Law allows gun ranges in city but under rigid conditions
BY FRAN SPIELMAN City Hall Reporterfirstname.lastname@example.org July 6, 2011 11:56AM
Updated: July 6, 2011 6:27PM
The City Council on Wednesday reluctantly agreed to end a contradiction in the law that requires gun owners to complete a firearms training course but bans the gun ranges that provide such training.
To avoid an adverse court ruling, aldermen put aside concerns about ammunition sales and rushed through Mayor Rahm Emanuel’s ordinance allowing gun ranges to operate in Chicago, but only in areas zoned for manufacturing and under rigid conditions.
Two federal lawsuits have been filed challenging the ban on gun ranges in a city whose residents are now required to complete a firearms training course in order to obtain a gun permit.
If the city waits for the ban on gun ranges to be overturned, it would be in the unenviable position of having the court dictate an ordinance that could be far less restrictive.
That’s not an outcome Emanuel was prepared to risk.
Instead, he introduced an ordinance directly to committee, a rarely-used shortcut normally reserved for emergencies, and pushed it through the full council the following day.
It would allow gun ranges, but only with special use permits that require public hearings.
Chicago ranges would be confined to areas zoned for manufacturing, but that’s only the baseline. Gun ranges would also be prohibited within 1,000 feet of a school, park, place of worship, day care center, liquor store, library, museum, hospital or residential district.
The mayor’s ordinance also mandates that Chicago gun ranges be enclosed and mandates the type of construction. They could operate only between the hours of 9 a.m. and 8 p.m.
With those restrictions, aldermen unanimously approved the ordinance. But that doesn’t mean they were thrilled about it. Far from it.

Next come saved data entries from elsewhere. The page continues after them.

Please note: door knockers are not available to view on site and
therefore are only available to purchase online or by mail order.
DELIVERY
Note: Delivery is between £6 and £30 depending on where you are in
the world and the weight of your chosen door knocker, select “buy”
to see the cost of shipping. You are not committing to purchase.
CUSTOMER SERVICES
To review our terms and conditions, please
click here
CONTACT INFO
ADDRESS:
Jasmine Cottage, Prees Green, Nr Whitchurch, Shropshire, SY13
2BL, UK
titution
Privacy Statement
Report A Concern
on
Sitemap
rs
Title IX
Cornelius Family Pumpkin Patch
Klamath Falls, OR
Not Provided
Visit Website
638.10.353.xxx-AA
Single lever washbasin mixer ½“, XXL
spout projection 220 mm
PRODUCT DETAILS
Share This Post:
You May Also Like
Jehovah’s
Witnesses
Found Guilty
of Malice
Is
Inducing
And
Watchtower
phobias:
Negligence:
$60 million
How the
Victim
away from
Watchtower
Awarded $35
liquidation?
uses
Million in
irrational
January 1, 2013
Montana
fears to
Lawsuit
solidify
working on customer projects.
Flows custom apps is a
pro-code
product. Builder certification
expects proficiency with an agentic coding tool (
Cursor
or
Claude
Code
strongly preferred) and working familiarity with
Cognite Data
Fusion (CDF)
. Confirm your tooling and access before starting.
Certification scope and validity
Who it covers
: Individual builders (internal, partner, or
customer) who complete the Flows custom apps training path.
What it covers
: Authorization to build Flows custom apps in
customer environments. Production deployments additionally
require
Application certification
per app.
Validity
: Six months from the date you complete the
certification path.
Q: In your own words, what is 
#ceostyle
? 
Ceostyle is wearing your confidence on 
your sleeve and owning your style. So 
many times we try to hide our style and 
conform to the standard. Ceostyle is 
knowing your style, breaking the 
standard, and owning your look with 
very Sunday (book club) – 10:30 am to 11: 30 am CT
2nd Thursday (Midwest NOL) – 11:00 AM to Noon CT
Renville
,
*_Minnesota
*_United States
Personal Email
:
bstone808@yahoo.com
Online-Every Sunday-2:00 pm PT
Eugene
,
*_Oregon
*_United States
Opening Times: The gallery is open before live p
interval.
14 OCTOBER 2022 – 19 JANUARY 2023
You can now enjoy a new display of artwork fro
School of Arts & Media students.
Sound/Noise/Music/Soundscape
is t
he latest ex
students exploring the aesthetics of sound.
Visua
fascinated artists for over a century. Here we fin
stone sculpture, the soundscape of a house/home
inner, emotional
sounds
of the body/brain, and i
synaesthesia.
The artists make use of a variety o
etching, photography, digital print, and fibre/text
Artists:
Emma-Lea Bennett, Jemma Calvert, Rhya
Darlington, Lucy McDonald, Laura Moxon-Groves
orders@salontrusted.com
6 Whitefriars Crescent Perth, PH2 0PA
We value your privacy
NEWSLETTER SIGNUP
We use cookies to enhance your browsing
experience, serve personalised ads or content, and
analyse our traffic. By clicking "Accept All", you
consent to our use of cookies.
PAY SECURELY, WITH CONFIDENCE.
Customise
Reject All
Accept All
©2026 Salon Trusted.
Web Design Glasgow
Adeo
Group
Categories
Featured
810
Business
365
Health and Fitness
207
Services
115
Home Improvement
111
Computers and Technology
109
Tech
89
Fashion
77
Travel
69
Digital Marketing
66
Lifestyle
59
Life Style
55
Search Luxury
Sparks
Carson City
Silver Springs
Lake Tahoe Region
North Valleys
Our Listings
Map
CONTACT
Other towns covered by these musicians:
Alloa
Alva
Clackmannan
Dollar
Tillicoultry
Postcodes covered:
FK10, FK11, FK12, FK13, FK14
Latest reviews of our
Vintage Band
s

“We don’t want them to be de-facto sales for ammunition, where anyone can walk in, fire five shots and walk out with 200 rounds of ammunition that could be re-sold on the street. … That’s ammunition that could be used against citizens or police,” Ald. Harry Osterman (48th) told reporters earlier this week.
“We’re in the summer months when crime escalates. We’re very concerned. … We want to make sure these are safe and well-regulated. … I don’t know that anyone wants to have gun ranges in our city. … But [for] law-abiding citizens who want to be trained to protect their families — whether it’s with a long-gun or a handgun — there needs to be facilities for them to do it.”
Although Chicago gun ranges would be free to sell ammunition for use only at the facility, Ald. Willie Cochran (20th), a former Chicago Police officer, said, “What I’m worried about is the restrictiveness of it and our ability to enforce.”
The National Rifle Association branded the ordinance so restrictive, it invites another lawsuit.
“This is protected constitutional activity. If the city wants to continue to deny it, as they have with their revised gun ordinance, then obviously they haven’t learned anything from court rulings and our tenacity,” said Todd Vandermyde, Illinois legislative liaison for the NRA.
“The city is already on the hook for big-time legal fees in the McDonald case [that prompted the U.S. Supreme Court to overturn Chicago’s handgun ban]. When you have a multi-million dollar deficit, you should be trying to find ways to minimize litigation instead of inviting more litigation.